### Directions for this task
The full set of entries below should be transcribed exactly.

### Data
────────
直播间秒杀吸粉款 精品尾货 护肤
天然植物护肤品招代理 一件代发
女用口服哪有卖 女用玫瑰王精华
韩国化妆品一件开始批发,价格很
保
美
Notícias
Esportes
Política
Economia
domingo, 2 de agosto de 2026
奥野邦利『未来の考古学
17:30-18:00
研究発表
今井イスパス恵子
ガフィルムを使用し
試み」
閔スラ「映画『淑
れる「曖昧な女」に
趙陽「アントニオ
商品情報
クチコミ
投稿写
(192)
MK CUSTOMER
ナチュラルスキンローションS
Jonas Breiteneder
────────
### Response to this exercise
直播间秒杀吸粉款 精品尾货 护肤
天然植物护肤品招代理 一件代发
女用口服哪有卖 女用玫瑰王精华
韩国化妆品一件开始批发,价格很
保
美
Notícias
Esportes
Política
Economia
domingo, 2 de agosto de 2026
奥野邦利『未来の考古学
17:30-18:00
研究発表
今井イスパス恵子
ガフィルムを使用し
試み」
閔スラ「映画『淑
れる「曖昧な女」に
趙陽「アントニオ
商品情報
クチコミ
投稿写
(192)
MK CUSTOMER
ナチュラルスキンローションS
Jonas Breiteneder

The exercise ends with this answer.